Many processes and products necessary for making fibers, textiles and apparel products consume significant quantities of fossil fuels.  As a result, the apparel and textile industry accounts for approximately 10% of total carbon emissions (Zaffalon, 2010).  

The following figure illustrates the apparel and textile supply chain with energy and raw material inputs recognized.  It also indicates that there are outputs (such as solid and liquid waste and air pollution) at each stage.


Both the inputs and the outputs relate to climate change because of the GHG emissions associated with energy production and consumption in all stages.

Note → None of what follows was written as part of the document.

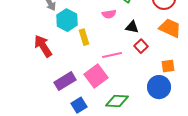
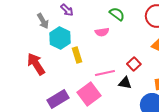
black triangle: (132, 27) -> (125, 83), moved

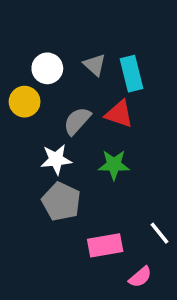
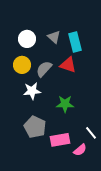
yellow circle: (25, 102) -> (22, 65), moved
green star: (114, 165) -> (65, 104), moved
gray pentagon: (61, 202) -> (35, 127), moved
pink semicircle: (140, 277) -> (80, 150), moved

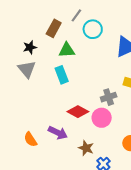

Manufacturing of both textiles and apparel depends heavily on industrial machinery, typically powered through the burning of fossil fuels. Therefore the manufacturing of both textiles and apparel carries high energy demands.

A carbon footprint is the total amount of CO2 and other greenhouse gases (GHGs) emitted over the full life cycle of a process or product. It takes into account energy inputs and emission outputs throughout the whole supply chain from raw materials to processing, transport, final use, and disposal. A carbon footprint is measured by weight and usually reported in either tons or kilograms. 

It is estimated that 60 billion kilograms of fabric are produced globally each year.  This production requires 1 trillion kilowatt hours of electricity.  Every Kilowatt hour of electricity produced by burning coal produces 900 grams of CO2 (Conca, 2012).

Additionally, the global non-profit organization, Business for Social Responsibility (2009) calculated aggregate clothing life cycle greenhouse gas emissions and determined the following:

  • Fiber production accounted for 18% of total clothing greenhouse gas emissions
  • Spinning accounted for 16%
  • Consumer care for 39%
  • Other stages along the supply chain accounted for between 1% and 7% each

Focus on the stages of fiber, yarn and textile production

The following figure is similar to the previous figure, however it is more narrowly focusing on the stages of fiber, yarn and textile production.


This figure also includes the addition of the wet finishing processes of cleaning, dyeing, printing and finishing fibers, yarns and textiles, all of which are important processes to consider when examining climate change and the AT industry because these are energy intensive processes.  

The carbon footprint associated with the spinning, knitting, dyeing, finishing, cutting and sewing required to manufacture 1kg of fabric can reach up to 12.5kg of CO2.

Compare this to the carbon footprint of steel which is about 2kg of CO2 per 1kg of steel (Zaffalon, 2010).

SELECTED Facts to consider regarding the Apparel and textile Industry's Carbon Footprint:

  • The primary energy source within the manufacturing of AT remains fossil fuels.
  • Many processes and products that go into making of fibers, textiles and apparel products consume significant quantities of fossil fuels.
  • Annually the AT industry produces 60 billion kilograms of fabric, which consumes 1 trillion kilowatt hours of electricity (Zaffalon, 2010).
  • In 2010 the electricity demands of the AT industry consumed 132 million tons of coal (Siegle, 2011).
  • The production and consumption of a 100% cotton tshirt consumes 109MJ of energy in order to grow and process the cotton fibers, manufacture and dye the yarns, knit the textile, construct the tshirt, launder it 25 times, and incinerate it after consumer disposal (Allwood et al., 2006).
  • China and India are both among the top textile and apparel manufacturing countries in the world.